Youngest son of: Admiral Sir Leopold Heath KCB RN and Lady Mary Emma Marsh.
1. Arthur Raymond Heath (1854-1943) who married Flora Jean Baxter.
2. Marion Emma Crofton (nee Heath, 1856-1949) who married Alfred Fox Cotton and then Richard Martin Crofton.
3. Maj Gen Frederick Crofton Heath-Caldwell (1858-1945) who married Constance Mary Helsham Helsham-Jones (1869-1957).
4. Cuthbert Eden Heath (1859-1939) who married Sarah Caroline Gore Gambier (1859-1944).
5. Ada Randolf Broadwood (nee Heath, 1860-1957) who married HJT Broadwood (1856-1911).
6. Admiral Sir Herbert Leopold Heath (1861-1954) who married Elizabeth Catherine Simson.
Gerard married: Mary Egerton (18??-1954).
Gerard and Mary had issue:
1. Mary Moore Marjoribanks Hall (nee Heath, 1894-19??) who married 1st Maj James MacNeece (18??-1916) and 2nd Col Robert Lionel Hall (1898-19??).
2. Maj Gen Gerard "Bill" Heath (1897-1980) who married 1st Hilda Holdsworth (1899-19??) and 2nd Gwendda Evans.

:::

Work to complete:
**1)** From the Heath family record, list every person whose name carries a military rank, with the rank as given.
**2)** Rewrite the Heath family record entry beginning "1. Mary Moore Marjoribanks Hall" as a short list, keeping its main facts.
The lines that come after the Heath family record are separate material.

Data section:
:::

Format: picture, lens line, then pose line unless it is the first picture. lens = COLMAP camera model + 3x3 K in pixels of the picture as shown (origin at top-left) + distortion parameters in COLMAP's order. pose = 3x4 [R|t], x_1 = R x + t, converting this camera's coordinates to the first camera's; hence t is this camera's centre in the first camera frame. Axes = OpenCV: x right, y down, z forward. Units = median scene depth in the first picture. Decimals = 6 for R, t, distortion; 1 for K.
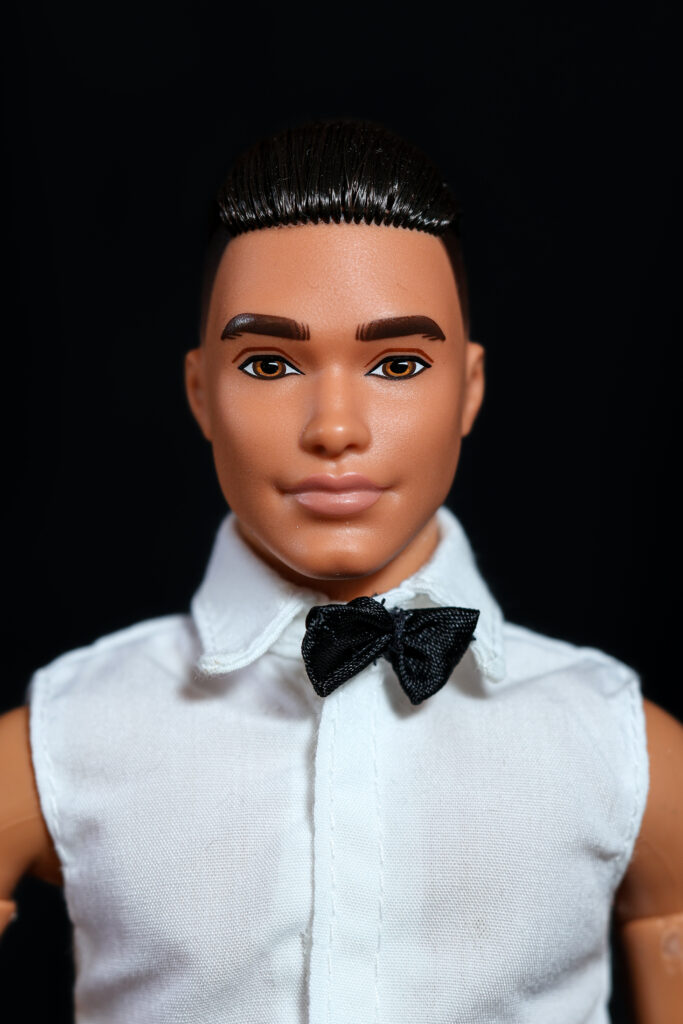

:::

Solutions in order:
**1)**
- Admiral Sir Leopold Heath
- Maj Gen Frederick Crofton Heath-Caldwell
- Admiral Sir Herbert Leopold Heath
- Maj James MacNeece
- Col Robert Lionel Hall
- Maj Gen Gerard "Bill" Heath

**2)**
- Name: Mary Moore Marjoribanks Hall, born Heath (1894-19??)
- First husband: Maj James MacNeece (18??-1916)
- Second husband: Col Robert Lionel Hall (1898-19??)